Every tooth is important. Some teeth may carry more weight than others. For example, the tooth in this case is the distal abutment for a three unit bridge, and the posterior left occlusion hinges on whether or not this tooth can be saved.
Treatment planning these case types can be challenging for the general dentist because the reported success rates for endodontic retreatment are lower than for initial treatment. Furthermore, this tooth has a 7mm probing depth and lateral radiolucency on the mesial surface of the mesial root. Combined with this tooth being a distal abutment, this tooth is highly suspicious of having a non-restorable vertical root fracture.

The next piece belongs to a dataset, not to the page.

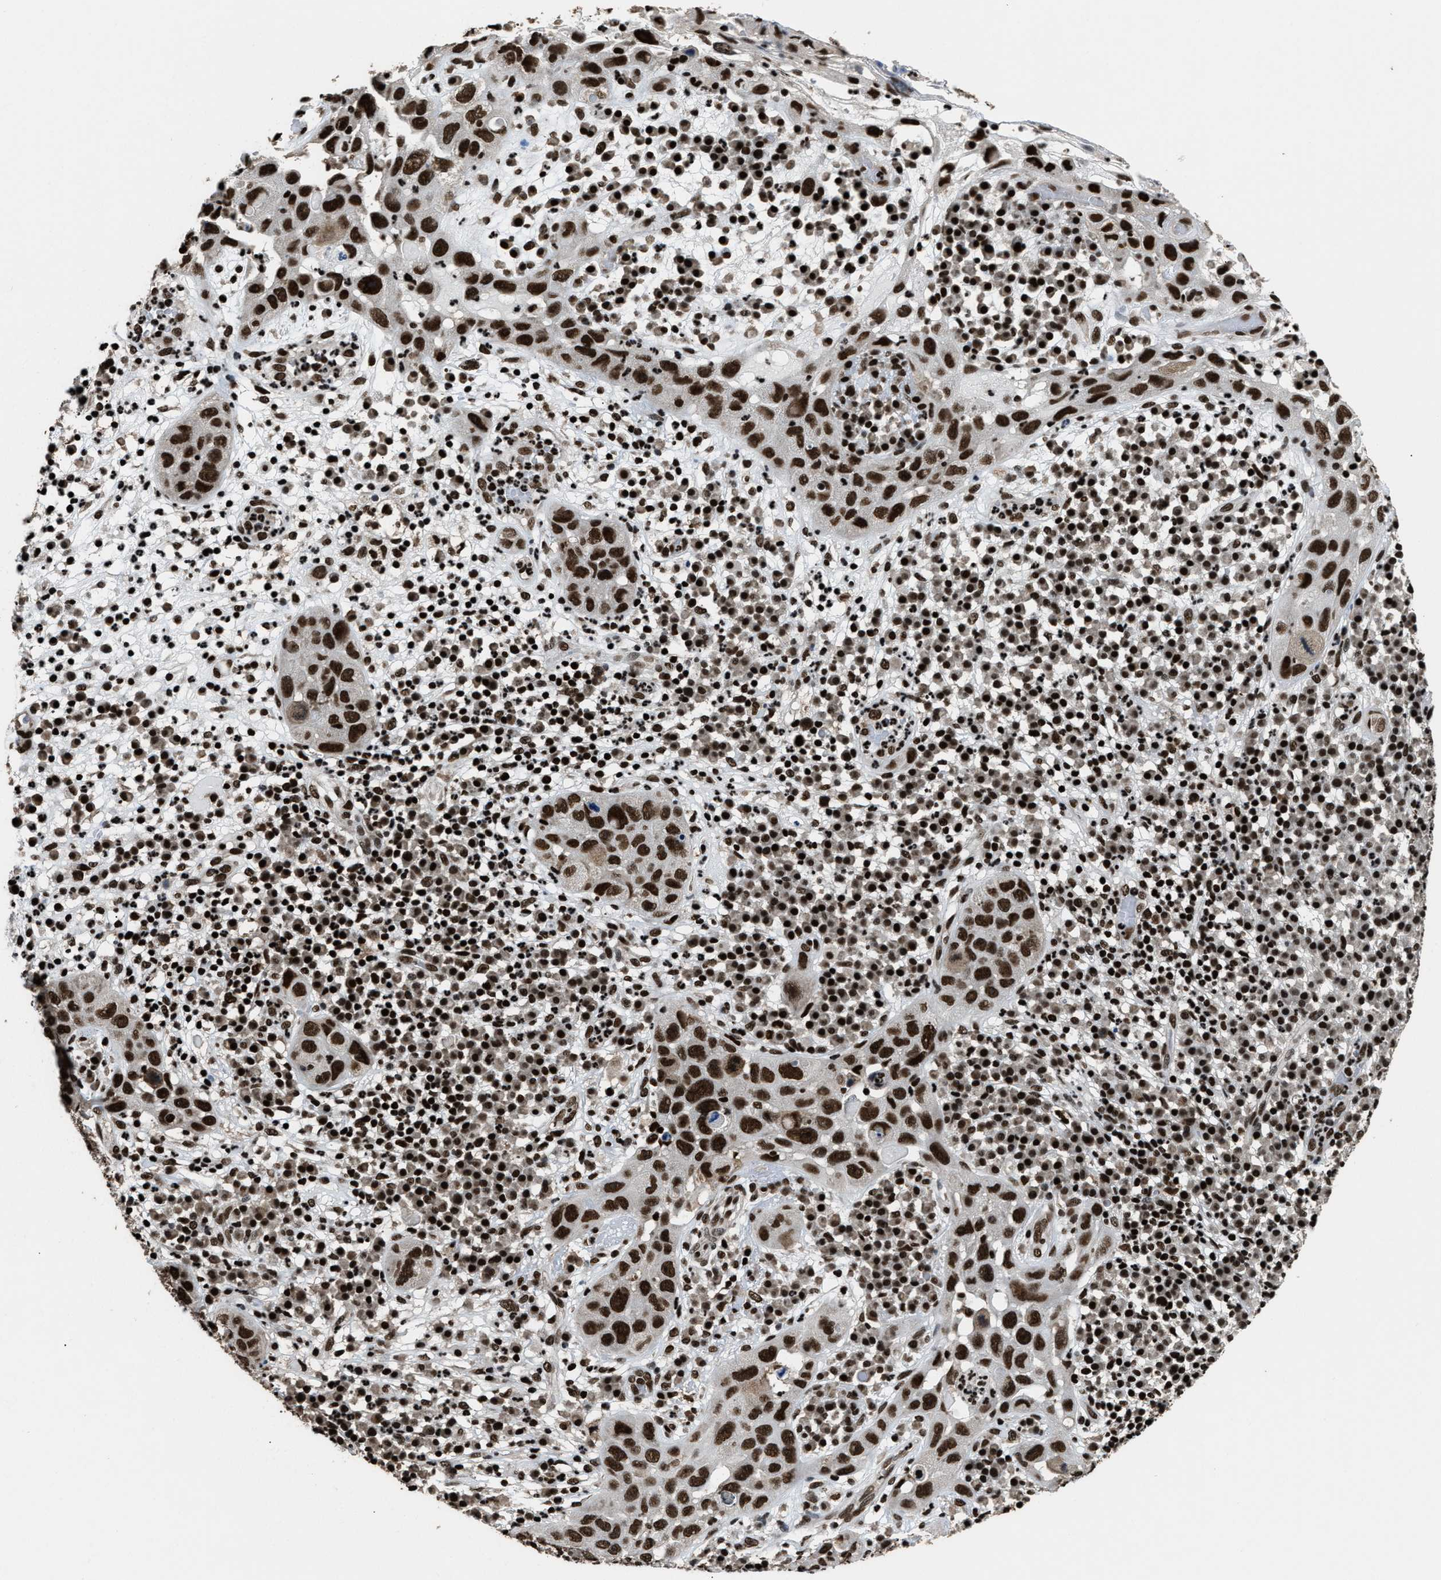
{"staining": {"intensity": "strong", "quantity": ">75%", "location": "nuclear"}, "tissue": "skin cancer", "cell_type": "Tumor cells", "image_type": "cancer", "snomed": [{"axis": "morphology", "description": "Squamous cell carcinoma in situ, NOS"}, {"axis": "morphology", "description": "Squamous cell carcinoma, NOS"}, {"axis": "topography", "description": "Skin"}], "caption": "Tumor cells exhibit strong nuclear positivity in about >75% of cells in skin cancer.", "gene": "RAD21", "patient": {"sex": "male", "age": 93}}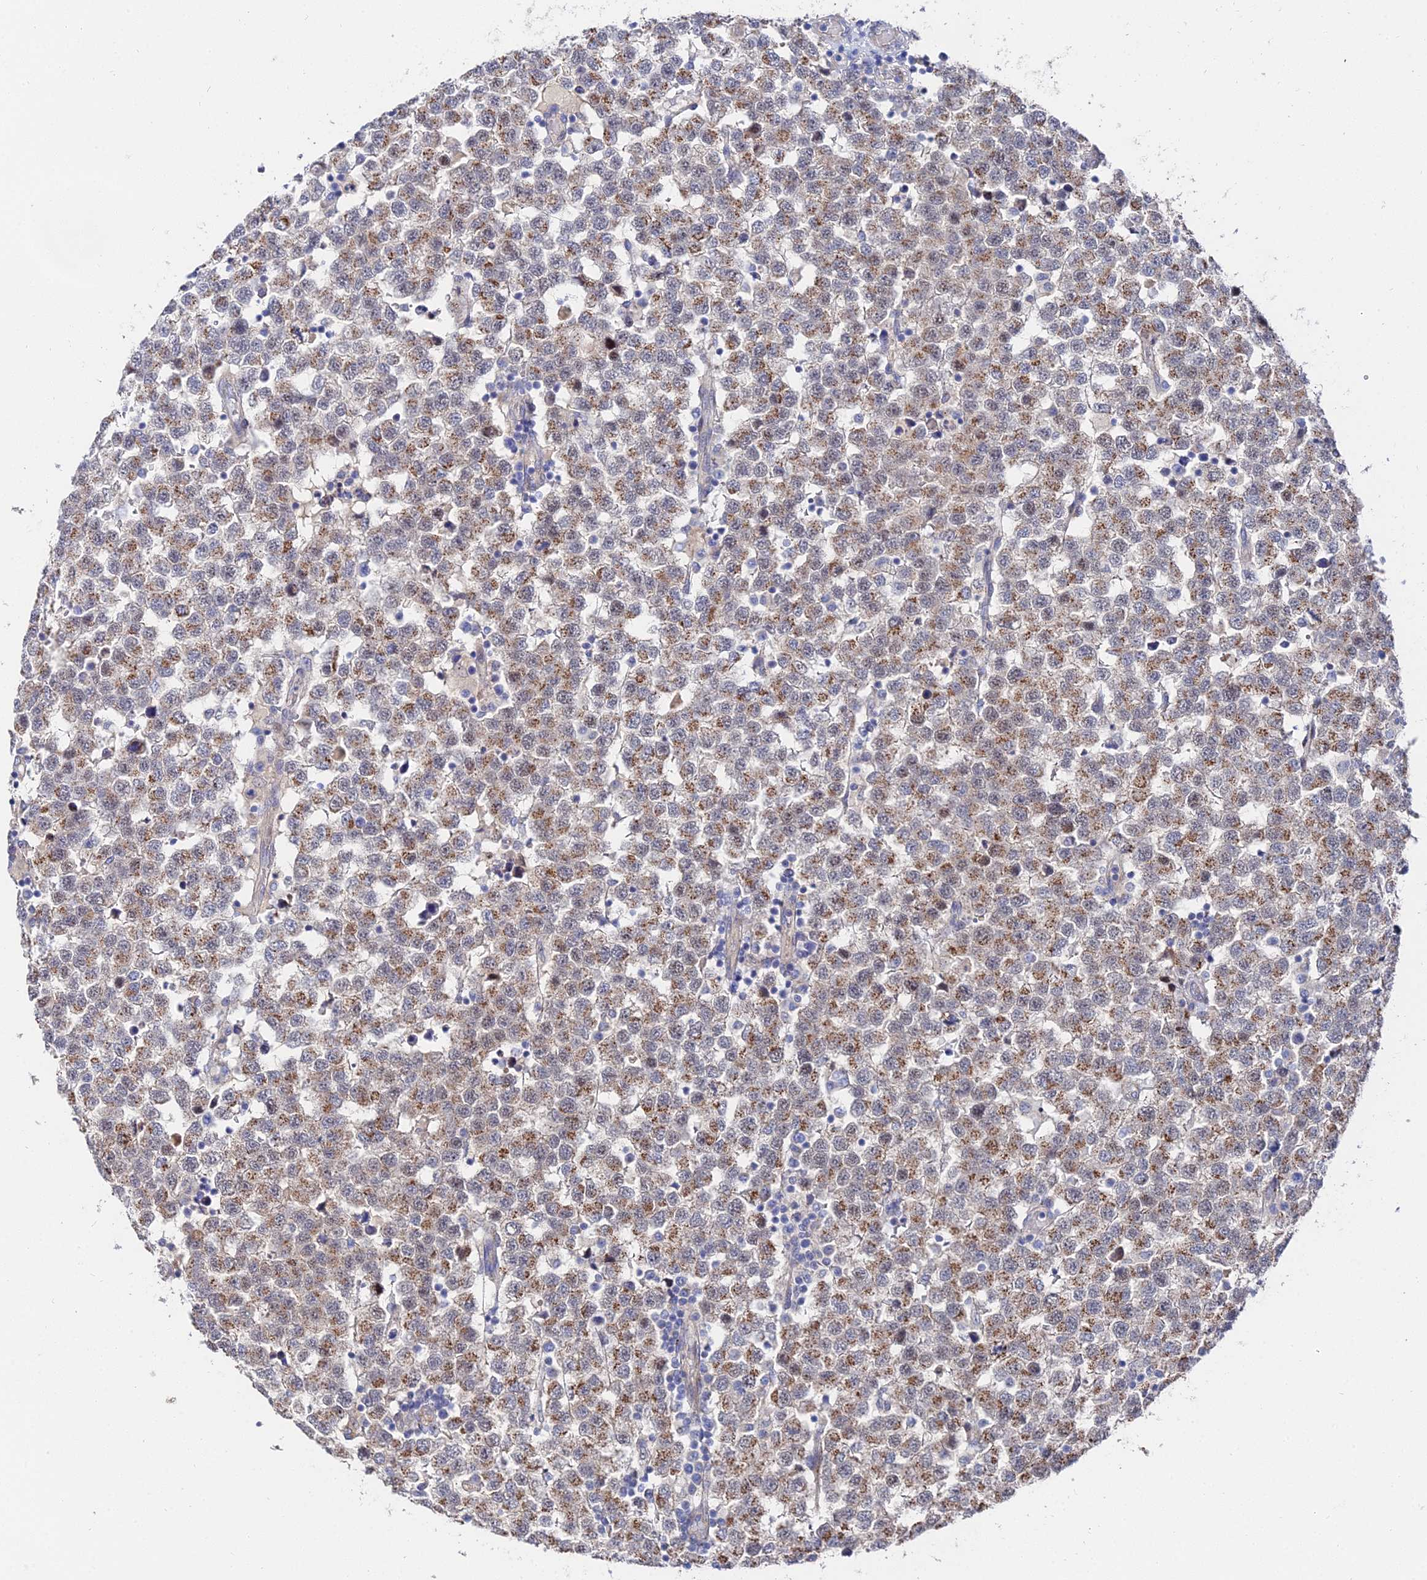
{"staining": {"intensity": "moderate", "quantity": ">75%", "location": "cytoplasmic/membranous"}, "tissue": "testis cancer", "cell_type": "Tumor cells", "image_type": "cancer", "snomed": [{"axis": "morphology", "description": "Seminoma, NOS"}, {"axis": "topography", "description": "Testis"}], "caption": "High-power microscopy captured an immunohistochemistry histopathology image of testis cancer, revealing moderate cytoplasmic/membranous expression in about >75% of tumor cells.", "gene": "BORCS8", "patient": {"sex": "male", "age": 34}}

The pre-operative prognosis is guarded.
The treatment planning options for this tooth include:
1. Endodontic retreatment, saving the existing bridge.
2. Extraction, without replacing the teeth, leaving no left molar occlusion.
3. Extraction, replacing occlusion with a removable partial denture.
4. Extraction, replacing with two implants, two implant crowns, and a new crown on # 20.
Obviously, the best option is to save the natural tooth with endodontic retreatment, assuming we can be assured of a favorable prognosis. This option is the least invasive, most functional, and a fraction of the cost of replacement with dental implants.
Treating teeth with a questionable prognosis in multiple visits allows us to evaluate healing prior to completing the case. Confirming that a case will heal prior to finishing takes the guesswork out of treatment planning around questionable teeth. For this case, we were able to confirm success by confirming that the perio probing depth healed to 3mm, and osseous regeneration has occured. Now, treatment planning is straight forward. The tooth has been saved, so we can retain the tooth and the existing bridge.
In my office, if we cannot save the tooth in question, we do not charge the patient for the treatment, thus eliminating the financial risk for the patient and referring doctor. There is no additional fee for this service.